That's not a phrase we're likely to be using soon with any regularity, even as robots continue to take jobs once filled by humans. While a robotic arm's screwdriver capabilities might be perfectly efficient, the act of grasping and manipulating an unfamiliar object at the whim of unpredictable humans remains a great challenge.
An EU project called PaCMan (Probabilistic and Compositional Representations for Object Manipulation) is trying to teach robots to grasp things they haven't grasped before, in a very literal sense. Boris the Robot recently made headlines for its great talent at stacking a dishwasher.
"The idea is that if you want in future to have robots that can manipulate objects in the regular world, they won't necessarily have models of those objects—they won't know what they are," Jeremy Wyatt, the project's coordinator based at the University of Birmingham, told me.
While humans find can see something and pick it up without thinking, no matter where it is or whether they've seen it before, robots find it incredibly difficult to deal with the variability of the real world. That's not a problem on a robot-only production line, where everything is in its expected place and there aren't any humans around to mess up the order, but if we're going to work together robots are going to have to adapt to humans' less structured quirks.
Boris has been taught a few different grasping techniques—like curving a hand around a cup-shaped object—and uses those as a base when it approaches unknown objects.
Wyatt explained that a computer model essentially remembers how each motorised finger segment on the robotic hand was placed in the grasp, while another model takes into account the shape of the whole hand. "The robot's able to transfer that grasping to lots of different objects," he said.
The machine learning method makes sense of the new objects by recognising the parts they're made of.

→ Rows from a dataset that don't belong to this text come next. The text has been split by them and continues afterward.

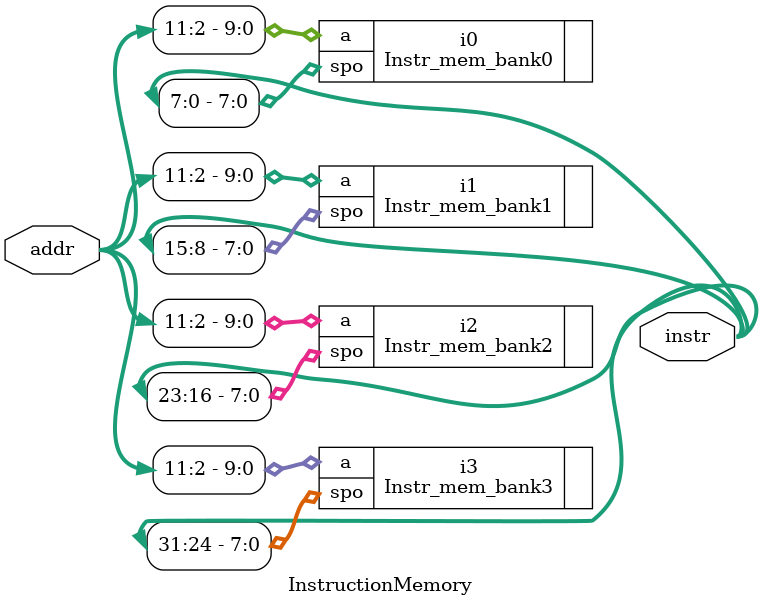
<source format=v>
`timescale 1ns / 1ps

module InstructionMemory(
    input [11:0] addr,
    output [31:0] instr
    );
    Instr_mem_bank3 i3 (.a(addr[11:2]),.spo(instr[31:24]));
    Instr_mem_bank2 i2 (.a(addr[11:2]),.spo(instr[23:16]));
    Instr_mem_bank1 i1 (.a(addr[11:2]),.spo(instr[15:8]));
    Instr_mem_bank0 i0 (.a(addr[11:2]),.spo(instr[7:0]));
endmodule

</source>
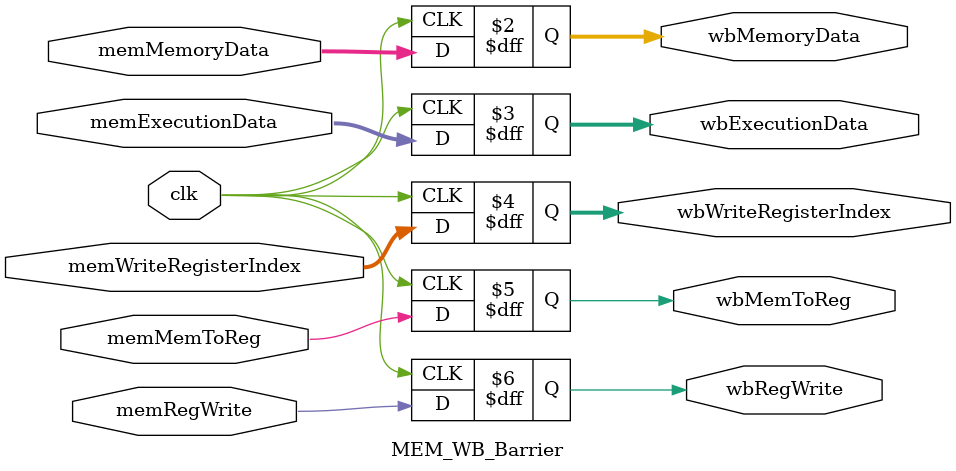
<source format=v>
module MEM_WB_Barrier(
  input clk,
  input [31:0] memMemoryData,
  input [31:0] memExecutionData,
  input [4:0] memWriteRegisterIndex,  
  input memMemToReg,
  input memRegWrite,
  output reg [31:0] wbMemoryData,
  output reg [31:0] wbExecutionData,
  output reg [4:0] wbWriteRegisterIndex,
  output reg wbMemToReg,
  output reg wbRegWrite
);

always @(posedge clk) begin
  wbMemoryData <= memMemoryData;
  wbExecutionData <= memExecutionData;
  wbWriteRegisterIndex <= memWriteRegisterIndex;
  wbMemToReg <= memMemToReg;
  wbRegWrite <= memRegWrite;
end
endmodule

</source>
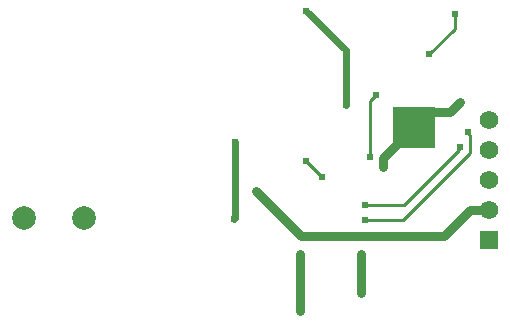
<source format=gbl>
G04 Layer: BottomLayer*
G04 EasyEDA Pro v2.2.27.1, 2024-09-15 10:59:50*
G04 Gerber Generator version 0.3*
G04 Scale: 100 percent, Rotated: No, Reflected: No*
G04 Dimensions in millimeters*
G04 Leading zeros omitted, absolute positions, 3 integers and 5 decimals*
%TF.GenerationSoftware,KiCad,Pcbnew,8.0.8*%
%TF.CreationDate,2025-02-03T12:57:40+08:00*%
%TF.ProjectId,vibration_detection_v02,76696272-6174-4696-9f6e-5f6465746563,rev?*%
%TF.SameCoordinates,Original*%
%TF.FileFunction,Copper,L2,Bot*%
%TF.FilePolarity,Positive*%
%FSLAX46Y46*%
G04 Gerber Fmt 4.6, Leading zero omitted, Abs format (unit mm)*
G04 Created by KiCad (PCBNEW 8.0.8) date 2025-02-03 12:57:40*
%MOMM*%
%LPD*%
G01*
G04 APERTURE LIST*
%TA.AperFunction,ComponentPad*%
%ADD10R,1.574800X1.574800*%
%TD*%
%TA.AperFunction,ComponentPad*%
%ADD11C,1.574800*%
%TD*%
%TA.AperFunction,ComponentPad*%
%ADD12C,2.000000*%
%TD*%
%TA.AperFunction,ViaPad*%
%ADD13C,1.016000*%
%TD*%
%TA.AperFunction,ViaPad*%
%ADD14C,0.609600*%
%TD*%
%TA.AperFunction,Conductor*%
%ADD15C,0.279400*%
%TD*%
%TA.AperFunction,Conductor*%
%ADD16C,0.762000*%
%TD*%
%TA.AperFunction,Conductor*%
%ADD17C,0.609600*%
%TD*%
G04 APERTURE END LIST*
%TA.AperFunction,Conductor*%
%TO.N,GND*%
G36*
X158965900Y-104851200D02*
G01*
X162471100Y-104851200D01*
X162471100Y-101371400D01*
X158965900Y-101371400D01*
X158965900Y-104851200D01*
G37*
%TD.AperFunction*%
%TD*%
D10*
%TO.P,J1,1*%
%TO.N,RESET*%
X167068500Y-112649000D03*
D11*
%TO.P,J1,2*%
%TO.N,+5V*%
X167068500Y-110109000D03*
%TO.P,J1,3*%
%TO.N,SWDIO*%
X167068500Y-107569000D03*
%TO.P,J1,4*%
%TO.N,SWCLK*%
X167068500Y-105029000D03*
%TO.P,J1,5*%
%TO.N,GND*%
X167068500Y-102489000D03*
%TD*%
D12*
%TO.P,P1,1*%
%TO.N,LOOP+*%
X132778500Y-110744000D03*
%TO.P,P1,2*%
%TO.N,LOOP-*%
X127698500Y-110744000D03*
%TD*%
D13*
%TO.N,GND*%
X160718500Y-103124000D03*
D14*
%TO.N,RESET*%
X164198300Y-93522800D03*
%TO.N,INT2*%
X156578300Y-110947200D03*
%TO.N,+5V*%
X147383500Y-108508800D03*
%TO.N,GND*%
X145509550Y-110808900D03*
X145529300Y-104317800D03*
X164586350Y-100957950D03*
X158113600Y-106465500D03*
%TO.N,SPI1_SCK*%
X157467300Y-100380800D03*
X157010100Y-105562400D03*
%TO.N,SPI1_MOSI*%
X151574500Y-105918000D03*
X152920700Y-107315000D03*
%TO.N,INT1*%
X156578300Y-109702600D03*
X164604700Y-104749600D03*
%TO.N,INT2*%
X165265100Y-103454200D03*
%TO.N,VDDA*%
X151091900Y-118618000D03*
%TO.N,VDD*%
X156273500Y-113842800D03*
X156222700Y-117094000D03*
%TO.N,VDDA*%
X151091900Y-113842800D03*
D13*
%TO.N,GND*%
X159550100Y-104190800D03*
X161759900Y-104190800D03*
X161759900Y-101955600D03*
X159550100Y-101955600D03*
D14*
%TO.N,NetR5_2*%
X154927300Y-101193600D03*
X151574500Y-93218000D03*
%TO.N,RESET*%
X161988500Y-96901000D03*
%TD*%
D15*
%TO.N,RESET*%
X164198300Y-94132400D02*
X164223700Y-94157800D01*
X164198300Y-94132400D02*
X164198300Y-93522800D01*
D16*
%TO.N,+5V*%
X165442900Y-110109000D02*
X167068500Y-110109000D01*
X151142700Y-112268000D02*
X163283900Y-112268000D01*
X163283900Y-112268000D02*
X165442900Y-110109000D01*
X147383500Y-108508800D02*
X151142700Y-112268000D01*
D15*
%TO.N,INT2*%
X156578300Y-110947200D02*
X159778700Y-110947200D01*
D17*
%TO.N,GND*%
X145509550Y-110808900D02*
X145529300Y-110789150D01*
X145529300Y-110789150D02*
X145529300Y-104317800D01*
D16*
X161963100Y-101752400D02*
X163791900Y-101752400D01*
X163791900Y-101752400D02*
X164586350Y-100957950D01*
X161759900Y-101955600D02*
X161963100Y-101752400D01*
X158113600Y-106465500D02*
X158113600Y-105703500D01*
X159550100Y-104267000D02*
X159550100Y-104190800D01*
X158113600Y-105703500D02*
X159550100Y-104267000D01*
%TO.N,VDD*%
X156248100Y-117068600D02*
X156248100Y-113842800D01*
D15*
%TO.N,SPI1_SCK*%
X157010100Y-100838000D02*
X157467300Y-100380800D01*
X157010100Y-105562400D02*
X157010100Y-100838000D01*
%TO.N,SPI1_MOSI*%
X151574500Y-105968800D02*
X152920700Y-107315000D01*
X151574500Y-105968800D02*
X151574500Y-105918000D01*
%TO.N,INT1*%
X156578300Y-109702600D02*
X159880300Y-109702600D01*
X159880300Y-109702600D02*
X164541520Y-105041380D01*
X164541520Y-105041380D02*
X164541520Y-104812780D01*
X164541520Y-104812780D02*
X164604700Y-104749600D01*
%TO.N,INT2*%
X159778700Y-110947200D02*
X165468300Y-105257600D01*
X165265100Y-103543550D02*
X165265100Y-103454200D01*
X165265100Y-103543550D02*
X165468300Y-103746750D01*
X165468300Y-105257600D02*
X165468300Y-103746750D01*
D16*
%TO.N,VDDA*%
X151091900Y-118618000D02*
X151091900Y-113842800D01*
%TO.N,VDD*%
X156222700Y-117094000D02*
X156248100Y-117068600D01*
D17*
%TO.N,NetR5_2*%
X154927300Y-101193600D02*
X154927300Y-96570800D01*
X151574500Y-93218000D02*
X154927300Y-96570800D01*
D15*
%TO.N,RESET*%
X164160520Y-94220980D02*
X164223700Y-94157800D01*
X161988500Y-96901000D02*
X164160520Y-94728980D01*
X164160520Y-94728980D02*
X164160520Y-94220980D01*
%TD*%
M02*

</source>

For example, it could tell that a jug is different from a cup but nevertheless has a similar curvature and handle.
That means it doesn't need a model of each individual object; it uses depth sensors similar to a Kinect to get an idea of the shape and position of whatever it's reaching for.

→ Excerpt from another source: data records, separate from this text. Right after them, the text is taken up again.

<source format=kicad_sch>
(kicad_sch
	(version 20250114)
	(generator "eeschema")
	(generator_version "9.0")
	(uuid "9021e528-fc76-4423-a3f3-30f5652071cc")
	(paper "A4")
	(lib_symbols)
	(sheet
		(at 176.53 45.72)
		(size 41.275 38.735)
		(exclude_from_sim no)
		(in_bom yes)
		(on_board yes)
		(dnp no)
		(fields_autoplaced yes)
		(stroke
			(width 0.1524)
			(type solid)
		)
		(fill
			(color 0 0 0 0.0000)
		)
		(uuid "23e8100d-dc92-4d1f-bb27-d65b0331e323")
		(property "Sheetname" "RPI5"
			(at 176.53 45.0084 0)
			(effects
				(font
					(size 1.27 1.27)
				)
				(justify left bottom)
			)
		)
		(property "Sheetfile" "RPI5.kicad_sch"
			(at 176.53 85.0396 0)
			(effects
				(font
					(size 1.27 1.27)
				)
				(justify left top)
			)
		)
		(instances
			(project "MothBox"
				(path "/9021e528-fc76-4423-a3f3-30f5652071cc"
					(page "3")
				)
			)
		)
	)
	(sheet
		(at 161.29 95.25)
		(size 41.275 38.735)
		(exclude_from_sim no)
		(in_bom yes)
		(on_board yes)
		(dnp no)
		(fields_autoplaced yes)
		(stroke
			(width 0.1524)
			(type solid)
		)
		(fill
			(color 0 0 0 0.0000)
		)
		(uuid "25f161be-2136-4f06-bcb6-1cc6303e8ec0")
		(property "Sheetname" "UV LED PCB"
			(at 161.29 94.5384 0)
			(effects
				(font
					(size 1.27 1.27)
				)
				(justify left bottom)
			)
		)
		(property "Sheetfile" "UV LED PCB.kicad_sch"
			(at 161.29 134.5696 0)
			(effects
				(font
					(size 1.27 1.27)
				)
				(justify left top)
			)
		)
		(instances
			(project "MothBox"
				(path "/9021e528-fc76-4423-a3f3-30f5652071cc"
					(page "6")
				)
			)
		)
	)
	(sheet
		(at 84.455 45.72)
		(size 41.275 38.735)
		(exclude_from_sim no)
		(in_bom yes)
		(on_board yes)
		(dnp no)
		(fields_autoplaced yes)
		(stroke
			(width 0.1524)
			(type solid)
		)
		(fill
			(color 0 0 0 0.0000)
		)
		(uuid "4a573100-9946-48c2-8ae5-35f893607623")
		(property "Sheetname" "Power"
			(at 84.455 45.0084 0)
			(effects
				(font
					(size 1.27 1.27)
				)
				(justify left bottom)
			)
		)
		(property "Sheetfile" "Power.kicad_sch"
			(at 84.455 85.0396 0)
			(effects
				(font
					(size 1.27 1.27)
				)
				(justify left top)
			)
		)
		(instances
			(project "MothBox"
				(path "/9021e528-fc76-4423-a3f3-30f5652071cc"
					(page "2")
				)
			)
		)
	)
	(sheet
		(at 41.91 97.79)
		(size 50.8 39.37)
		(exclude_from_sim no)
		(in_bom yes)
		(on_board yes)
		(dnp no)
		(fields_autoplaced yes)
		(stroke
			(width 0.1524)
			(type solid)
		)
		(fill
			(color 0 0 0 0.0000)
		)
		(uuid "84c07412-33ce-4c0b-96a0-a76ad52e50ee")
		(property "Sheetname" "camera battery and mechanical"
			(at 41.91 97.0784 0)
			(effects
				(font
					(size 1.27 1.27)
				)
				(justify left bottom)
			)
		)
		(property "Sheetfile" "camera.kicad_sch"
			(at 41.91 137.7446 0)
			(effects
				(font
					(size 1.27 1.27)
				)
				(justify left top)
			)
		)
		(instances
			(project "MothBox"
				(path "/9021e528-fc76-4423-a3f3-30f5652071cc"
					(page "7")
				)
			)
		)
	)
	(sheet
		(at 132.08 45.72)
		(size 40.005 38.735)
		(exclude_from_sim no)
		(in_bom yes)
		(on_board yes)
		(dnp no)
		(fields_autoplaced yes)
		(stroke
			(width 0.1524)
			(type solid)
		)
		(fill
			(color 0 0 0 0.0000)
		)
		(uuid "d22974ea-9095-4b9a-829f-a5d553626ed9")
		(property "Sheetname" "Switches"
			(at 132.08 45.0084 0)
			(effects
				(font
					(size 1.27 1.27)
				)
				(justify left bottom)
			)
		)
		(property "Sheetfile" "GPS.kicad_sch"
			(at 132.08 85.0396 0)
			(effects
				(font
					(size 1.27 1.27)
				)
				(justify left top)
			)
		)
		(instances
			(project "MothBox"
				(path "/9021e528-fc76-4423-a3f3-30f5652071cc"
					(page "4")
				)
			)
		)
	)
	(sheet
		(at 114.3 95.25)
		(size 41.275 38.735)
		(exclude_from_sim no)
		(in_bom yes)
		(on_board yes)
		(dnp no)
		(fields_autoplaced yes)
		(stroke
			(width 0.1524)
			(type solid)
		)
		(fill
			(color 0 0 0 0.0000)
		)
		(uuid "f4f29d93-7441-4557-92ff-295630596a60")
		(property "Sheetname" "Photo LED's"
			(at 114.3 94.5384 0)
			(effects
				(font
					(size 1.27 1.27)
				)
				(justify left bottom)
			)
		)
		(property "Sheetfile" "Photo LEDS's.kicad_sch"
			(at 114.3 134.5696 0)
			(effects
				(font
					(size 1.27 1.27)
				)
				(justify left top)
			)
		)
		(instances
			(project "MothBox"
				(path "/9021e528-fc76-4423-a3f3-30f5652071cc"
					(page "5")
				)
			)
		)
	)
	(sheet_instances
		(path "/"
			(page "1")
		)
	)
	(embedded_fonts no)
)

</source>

And the €3.4 million ($4.4 million) project doesn't just have mundane domestic chores like robotic dishwasher-loading in its sights. Wyatt said that the dishwasher example works well because it demonstrates a large variability of objects, though at the moment Boris isn't capable of manipulating things in its hand after picking them up. It can't turn a cup upside down to stack it properly, for instance.
As well as helping humans and robots work together on assembly lines, the grasping method could be useful in disaster efforts. Wyatt used the Deepwater Horizon oil spill and the Fukushima Daiichi nuclear disaster as examples of where a robot that could handle different objects without pre-programming could be really useful.
At Fukushima, for instance, a bot with this versatility could help turn different-shaped valves. "There were hundreds of valves of different sizes that need to be closed in the plant and they couldn't send a person in to do it," said Wyatt.
The robot doesn't have any kind of fingertips—it can't "feel" the force it's applying—and it can only pick up a maximum weight of a few hundred grams. Wyatt said the hands, which cost "the price of a really nice BMW," are pretty fragile, and the first one they used broke its pinky. But the methods they're using are highly adaptable, so the robot can continue to use the same algorithms even when it's lost a finger.
For now, Wyatt and his team have just demonstrated that Boris can choose the type of grasp it should use on an object. They're working on getting it to pass things from one hand to another and expect to have it loading a dishwasher by next Spring.
It's a step toward a robot that can work in human environments and with human colleagues. Though more likely than not, it will be giving the orders to you.